■ Instructions to follow: Find "32 273 9.64" in the records that follow; print that line and each subsequent line through the last one, verbatim and with nothing added.

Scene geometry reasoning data
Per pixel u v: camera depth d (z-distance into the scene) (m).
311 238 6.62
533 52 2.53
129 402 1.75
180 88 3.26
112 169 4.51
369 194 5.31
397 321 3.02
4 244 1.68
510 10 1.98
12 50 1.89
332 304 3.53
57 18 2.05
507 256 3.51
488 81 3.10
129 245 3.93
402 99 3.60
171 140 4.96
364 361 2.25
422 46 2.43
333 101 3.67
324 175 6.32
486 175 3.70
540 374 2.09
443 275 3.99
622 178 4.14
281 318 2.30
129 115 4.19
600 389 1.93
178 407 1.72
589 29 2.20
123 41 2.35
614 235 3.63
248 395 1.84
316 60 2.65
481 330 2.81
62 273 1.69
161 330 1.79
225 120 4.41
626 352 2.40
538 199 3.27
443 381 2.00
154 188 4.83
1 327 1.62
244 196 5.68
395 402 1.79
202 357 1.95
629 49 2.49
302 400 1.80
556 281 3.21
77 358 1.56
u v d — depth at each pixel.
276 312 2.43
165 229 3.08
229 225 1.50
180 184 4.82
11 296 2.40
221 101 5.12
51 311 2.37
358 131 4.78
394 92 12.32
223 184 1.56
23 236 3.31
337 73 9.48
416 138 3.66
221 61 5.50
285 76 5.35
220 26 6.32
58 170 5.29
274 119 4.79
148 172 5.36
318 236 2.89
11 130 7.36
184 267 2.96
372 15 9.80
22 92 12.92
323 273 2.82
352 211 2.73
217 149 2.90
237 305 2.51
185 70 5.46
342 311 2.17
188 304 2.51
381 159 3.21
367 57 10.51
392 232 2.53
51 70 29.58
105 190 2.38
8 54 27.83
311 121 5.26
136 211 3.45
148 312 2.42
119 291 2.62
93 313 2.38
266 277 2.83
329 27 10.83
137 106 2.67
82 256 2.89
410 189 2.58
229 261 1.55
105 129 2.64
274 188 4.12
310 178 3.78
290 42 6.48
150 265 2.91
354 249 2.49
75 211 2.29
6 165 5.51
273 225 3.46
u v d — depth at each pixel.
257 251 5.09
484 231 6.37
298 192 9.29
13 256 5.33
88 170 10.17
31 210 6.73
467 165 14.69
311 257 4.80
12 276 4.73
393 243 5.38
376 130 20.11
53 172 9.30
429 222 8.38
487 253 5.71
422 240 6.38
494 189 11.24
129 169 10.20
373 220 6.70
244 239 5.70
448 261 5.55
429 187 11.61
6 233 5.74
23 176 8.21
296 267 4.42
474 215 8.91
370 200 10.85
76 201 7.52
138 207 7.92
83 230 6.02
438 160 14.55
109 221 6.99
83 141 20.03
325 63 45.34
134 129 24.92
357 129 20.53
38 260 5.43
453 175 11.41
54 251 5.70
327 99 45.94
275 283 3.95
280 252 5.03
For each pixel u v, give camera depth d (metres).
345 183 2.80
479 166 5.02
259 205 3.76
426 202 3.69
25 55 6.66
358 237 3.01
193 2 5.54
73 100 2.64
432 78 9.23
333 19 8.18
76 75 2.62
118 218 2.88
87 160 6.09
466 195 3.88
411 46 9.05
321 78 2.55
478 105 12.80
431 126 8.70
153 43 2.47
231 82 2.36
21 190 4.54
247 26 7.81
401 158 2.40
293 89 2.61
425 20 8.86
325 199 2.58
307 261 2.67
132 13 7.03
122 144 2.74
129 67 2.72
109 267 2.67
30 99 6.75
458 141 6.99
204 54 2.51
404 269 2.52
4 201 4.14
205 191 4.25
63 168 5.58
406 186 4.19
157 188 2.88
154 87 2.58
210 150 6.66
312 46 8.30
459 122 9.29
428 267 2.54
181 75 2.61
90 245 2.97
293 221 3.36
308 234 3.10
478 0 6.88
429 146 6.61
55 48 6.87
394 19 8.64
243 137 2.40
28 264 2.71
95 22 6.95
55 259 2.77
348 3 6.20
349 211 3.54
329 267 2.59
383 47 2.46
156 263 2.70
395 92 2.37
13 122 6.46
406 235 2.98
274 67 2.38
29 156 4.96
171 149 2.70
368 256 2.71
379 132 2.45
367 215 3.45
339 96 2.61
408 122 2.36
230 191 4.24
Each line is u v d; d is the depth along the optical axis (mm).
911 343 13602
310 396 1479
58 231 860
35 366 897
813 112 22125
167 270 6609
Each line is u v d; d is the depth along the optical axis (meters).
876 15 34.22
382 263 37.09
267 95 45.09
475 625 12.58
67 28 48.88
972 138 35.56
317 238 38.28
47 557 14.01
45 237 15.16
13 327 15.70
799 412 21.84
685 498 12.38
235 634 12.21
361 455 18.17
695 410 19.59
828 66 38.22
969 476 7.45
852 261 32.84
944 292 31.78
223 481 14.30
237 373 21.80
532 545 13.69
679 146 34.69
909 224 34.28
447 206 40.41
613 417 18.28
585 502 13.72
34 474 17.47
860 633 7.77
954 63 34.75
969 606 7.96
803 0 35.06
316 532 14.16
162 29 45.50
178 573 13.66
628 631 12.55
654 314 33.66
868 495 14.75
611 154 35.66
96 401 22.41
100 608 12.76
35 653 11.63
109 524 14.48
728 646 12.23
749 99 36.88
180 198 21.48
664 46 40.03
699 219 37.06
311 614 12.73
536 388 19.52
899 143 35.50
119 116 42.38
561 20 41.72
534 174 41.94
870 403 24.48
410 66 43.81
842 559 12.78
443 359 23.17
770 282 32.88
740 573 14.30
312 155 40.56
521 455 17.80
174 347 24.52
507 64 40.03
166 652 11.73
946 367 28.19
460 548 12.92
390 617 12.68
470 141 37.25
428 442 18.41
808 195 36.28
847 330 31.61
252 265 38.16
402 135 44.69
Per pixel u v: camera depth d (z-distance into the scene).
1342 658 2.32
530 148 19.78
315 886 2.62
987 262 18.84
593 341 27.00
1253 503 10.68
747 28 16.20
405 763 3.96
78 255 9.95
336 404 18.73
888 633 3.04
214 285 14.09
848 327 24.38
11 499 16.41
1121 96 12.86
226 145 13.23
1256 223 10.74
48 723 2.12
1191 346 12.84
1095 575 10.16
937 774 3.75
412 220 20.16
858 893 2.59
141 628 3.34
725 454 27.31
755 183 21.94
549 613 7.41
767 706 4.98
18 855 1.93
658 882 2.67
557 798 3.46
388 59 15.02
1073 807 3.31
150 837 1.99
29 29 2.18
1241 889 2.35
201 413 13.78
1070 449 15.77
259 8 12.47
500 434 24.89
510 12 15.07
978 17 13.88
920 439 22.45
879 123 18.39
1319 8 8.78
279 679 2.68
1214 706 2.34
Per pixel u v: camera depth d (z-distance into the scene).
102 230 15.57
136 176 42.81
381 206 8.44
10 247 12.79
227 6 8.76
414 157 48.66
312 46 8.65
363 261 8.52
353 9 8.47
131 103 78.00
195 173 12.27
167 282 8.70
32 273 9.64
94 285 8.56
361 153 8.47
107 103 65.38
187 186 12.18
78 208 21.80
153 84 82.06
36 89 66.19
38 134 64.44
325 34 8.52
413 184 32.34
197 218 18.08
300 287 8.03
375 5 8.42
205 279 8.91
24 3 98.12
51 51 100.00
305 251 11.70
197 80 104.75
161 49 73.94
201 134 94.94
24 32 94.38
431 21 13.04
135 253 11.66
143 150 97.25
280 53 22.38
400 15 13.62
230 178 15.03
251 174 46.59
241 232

■ Reply:
32 273 9.64
94 285 8.56
361 153 8.47
107 103 65.38
187 186 12.18
78 208 21.80
153 84 82.06
36 89 66.19
38 134 64.44
325 34 8.52
413 184 32.34
197 218 18.08
300 287 8.03
375 5 8.42
205 279 8.91
24 3 98.12
51 51 100.00
305 251 11.70
197 80 104.75
161 49 73.94
201 134 94.94
24 32 94.38
431 21 13.04
135 253 11.66
143 150 97.25
280 53 22.38
400 15 13.62
230 178 15.03
251 174 46.59
241 232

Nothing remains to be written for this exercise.